## Page images and extracted text
╔══

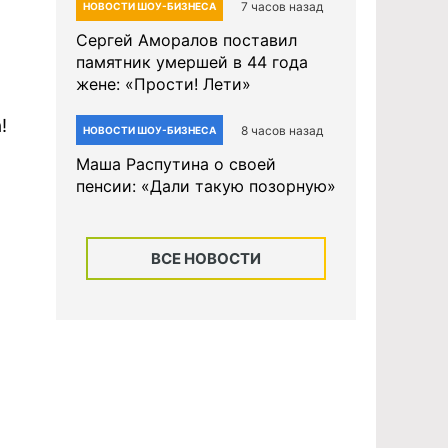
7 часов назад
НОВОСТИ ШОУ-БИЗНЕСА
Сергей Аморалов поставил
памятник умершей в 44 года
жене: «Прости! Лети»
!
8 часов назад
НОВОСТИ ШОУ-БИЗНЕСА
Маша Распутина о своей
пенсии: «Дали такую позорную»
ВСЕ НОВОСТИ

╚══

## Task goal
Output the entries above verbatim, leaving out images.

## Response for this exercise
7 часов назад
НОВОСТИ ШОУ-БИЗНЕСА
Сергей Аморалов поставил
памятник умершей в 44 года
жене: «Прости! Лети»
!
8 часов назад
НОВОСТИ ШОУ-БИЗНЕСА
Маша Распутина о своей
пенсии: «Дали такую позорную»
ВСЕ НОВОСТИ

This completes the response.